Hill and Gillespie are also pulling together a small team to set up the market infrastructure to measure and convert mitigation credits. They are now seeking a third-party investor to provide capital required to set up habitat banks with landowners, farmers and conservation land-management companies.
The next task, Hill says, is to identify developments within the pilot region, determine their mitigation requirements and encourage local authorities to test out their credit mechanism.
“We have the environmental credibility and need the financial expertise,” Hill says. “Then we’ll have a bomb-proof model.”
Two out of Three
The Thames Headwaters pilot project will run under Hill and his associate’s own steam, Hill says. It has no government funding and is supported by no regulations that would prompt developers to purchase mitigation offset credits.

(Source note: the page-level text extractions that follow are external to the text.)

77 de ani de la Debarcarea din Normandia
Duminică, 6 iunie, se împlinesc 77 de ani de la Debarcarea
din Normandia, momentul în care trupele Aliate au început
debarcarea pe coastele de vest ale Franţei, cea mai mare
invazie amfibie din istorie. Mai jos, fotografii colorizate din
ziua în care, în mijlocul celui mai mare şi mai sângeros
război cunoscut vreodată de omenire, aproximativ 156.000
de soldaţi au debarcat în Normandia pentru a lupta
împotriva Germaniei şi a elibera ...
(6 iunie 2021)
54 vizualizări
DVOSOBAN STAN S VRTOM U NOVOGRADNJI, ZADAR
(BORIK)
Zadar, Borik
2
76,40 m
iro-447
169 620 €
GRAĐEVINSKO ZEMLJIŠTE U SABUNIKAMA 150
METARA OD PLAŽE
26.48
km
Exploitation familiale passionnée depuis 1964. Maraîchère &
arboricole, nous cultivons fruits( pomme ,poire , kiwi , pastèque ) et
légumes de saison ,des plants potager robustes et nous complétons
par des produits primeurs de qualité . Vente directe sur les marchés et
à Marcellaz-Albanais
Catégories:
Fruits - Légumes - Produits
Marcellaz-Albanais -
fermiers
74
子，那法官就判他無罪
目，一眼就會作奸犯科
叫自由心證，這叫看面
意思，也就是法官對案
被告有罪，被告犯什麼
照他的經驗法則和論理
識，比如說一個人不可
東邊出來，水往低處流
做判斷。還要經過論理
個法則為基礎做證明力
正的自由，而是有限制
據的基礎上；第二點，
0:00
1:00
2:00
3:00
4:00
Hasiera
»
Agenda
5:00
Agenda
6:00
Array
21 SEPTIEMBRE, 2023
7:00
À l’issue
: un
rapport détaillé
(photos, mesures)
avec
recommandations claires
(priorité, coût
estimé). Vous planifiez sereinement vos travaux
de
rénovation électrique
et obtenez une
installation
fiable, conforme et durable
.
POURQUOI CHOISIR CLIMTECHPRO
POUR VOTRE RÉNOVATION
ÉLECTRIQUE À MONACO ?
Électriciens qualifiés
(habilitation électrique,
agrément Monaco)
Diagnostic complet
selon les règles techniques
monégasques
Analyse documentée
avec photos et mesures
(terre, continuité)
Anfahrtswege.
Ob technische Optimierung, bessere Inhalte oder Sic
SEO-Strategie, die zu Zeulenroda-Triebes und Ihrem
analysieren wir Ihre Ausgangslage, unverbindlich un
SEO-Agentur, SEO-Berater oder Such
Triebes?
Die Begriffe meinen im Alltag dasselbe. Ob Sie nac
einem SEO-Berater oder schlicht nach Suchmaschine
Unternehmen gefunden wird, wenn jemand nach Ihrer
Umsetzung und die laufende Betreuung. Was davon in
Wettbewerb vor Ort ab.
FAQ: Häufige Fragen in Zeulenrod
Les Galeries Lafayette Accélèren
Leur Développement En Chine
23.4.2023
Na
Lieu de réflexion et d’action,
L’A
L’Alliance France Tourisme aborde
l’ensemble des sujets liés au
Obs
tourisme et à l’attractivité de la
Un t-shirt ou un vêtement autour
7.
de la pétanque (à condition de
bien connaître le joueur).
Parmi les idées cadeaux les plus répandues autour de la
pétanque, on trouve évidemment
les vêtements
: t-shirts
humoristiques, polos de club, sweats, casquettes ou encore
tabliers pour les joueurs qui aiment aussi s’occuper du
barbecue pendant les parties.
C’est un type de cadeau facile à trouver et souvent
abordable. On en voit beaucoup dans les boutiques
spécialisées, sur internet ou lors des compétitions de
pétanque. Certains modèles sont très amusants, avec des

But nearly everyone agrees that for mitigation banking to thrive it needs a combination of regulatory drivers, consumer demand and the recognition that something has to be done.
Van Patten, who just unleashed his own ecosystem exchange platform in the United States, Mission Markets Earth, says absence of a regulatory driver does not pose a significant hurdle.
“If you show policy makers you already have landowners who want to do this on a voluntary basis they’ll start a regulatory market,” he says from his home office in Greenwich, Ct.
And that’s exactly what Hills says he hopes to do. He has two things, he says, in his favor. First, existing legislation usually refers to “appropriately mitigating biodiversity” which is what he plans to do. And second, the UK Government has been pushing for pilot projects to test out biodiversity mitigation. Environment Bank, then, could broker voluntary transactions and be ready if and when legislation passes that requires offsite mitigation.
That makes this a great opportunities for developers, says Van Patten. ”They have a chance to get involved in a pre-compliance market that’s obviously a lot cheaper than a compliance market. That’s an incentive if you’re smart.”
Moving in a Regulatory Vacuum
Others disagree. Without planning guidance and case law, developers and landowners would be acting in a regulatory vacuum, says McInnes, speaking from his hotel room in Tampa, Florida, before giving a speech to wetland scientists. Why would developers purchase offset credits if current regulations might still require them to set aside a portion of their own land to protect biodiversity, he asks. And why would a landowner invest in restoring biodiversity on his own land if no regulations exist to prompt developers to purchase credits there?
“I’ve tried to push developers in the past,” McInnes says. “The standard answer is ‘if we don’t legally have to do this, the answer is no.’ Even for the most altruistic developer, if nothing forces him to do it, it’s highly unlikely he will.”
Chicken and Egg
It’s a chicken-and-egg situation. Which comes first, a pilot project that creates credibility for a whole new way of approaching environmental conservation in the UK? Or government regulations establishing an approach yet unproved within the UK?
Someone had to act. And it was Hill. He says he is convinced that the market for mitigation credits “will be massive.” Moreover, he adds, as the father of a 15-year-old son and two daughters, ages 13 and 9, something has to be done – now.
“I remember, as a boy, collecting wildflower seeds from the fields to feed the birds in the garden,” he says. “Now all those seeds are gone because of insecticides. The skylarks that ate those seeds have disappeared. It’s a sacrilege to our children that they can’t hear skylarks singing in the field.”